Steven Sawyer, Executive Director for POCAAN, talks about Past, Present and Future

by MK Scott

I had a chance to chat with Steven Sawyer, POCAAN’s Executive Director, about his plans for the future.

MK: Since taking over as Executive Director of POCAAN in March 2017, what have been the highlights?

Sawyer: Oh wow, that’s a hard question to answer. My team and I have accomplished so much over the last two years. We’ve added 4 brand new programs and expanded many others to better serve the Greater Seattle community. We started an annual fundraising gala that raised $17,000 in its second year. Since then, we have hired seven new staff and are now launching the first Pacific Northwest Black Pride to further engage the community. My passion is really being in and serving my community.

MK: What are the future plans for the organization?

Sawyer: As we expand, we plan to increase our client intake by 8% in the following year and begin an STI testing program. The expansion will answer our challenges, such as space constraints. This fall we will launch a second office in the South Seattle area (near Renton, WA) and a Trans leadership development institute. We want to make sure that POCAAN is a staple in the black and gay community of Seattle for another 30+ years.

MK: According to your bio, you had your start as a minister.
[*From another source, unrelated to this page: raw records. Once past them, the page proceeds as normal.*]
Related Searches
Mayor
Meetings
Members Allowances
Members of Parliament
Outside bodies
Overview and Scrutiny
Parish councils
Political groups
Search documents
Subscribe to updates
Sawyer: Yes, I’m a third generation preacher/pastor from Louisiana where my great-grandfather founded my home church. I currently serve in a national role as Auxiliary Bishop in the United Progressive Pentecostal Church Fellowship under the direction of our Presiding Bishop O. C. Allen III. It’s one of the country’s few Affiriming Pentecostal denominations. This summer, UPPC launched a national initiative entitled ‘Prevention from the Pulpit.’ We are seeking to heal some of the wounds and break the cycle of stigma around HIV created by some religious institutions.

MK: Who is your greatest inspiration?

Sawyer: One of my greatest inspirations is Bayard Rustin. Not only was he a brilliant American leader in the Civil Rights Movement, he was an architect of the movement for nonviolence and Gay rights. He advised and provided direction to Dr. Martin Luther King Jr., and helped organize the Southern Christian Leadership Conference to strengthen King’s leadership.

Rustin promoted the philosophy of nonviolence and the practices of nonviolent resistance, which he had observed while working with Mahatma Gandhi’s movement in India, and helped teach Dr. King about nonviolence while living his life authentically.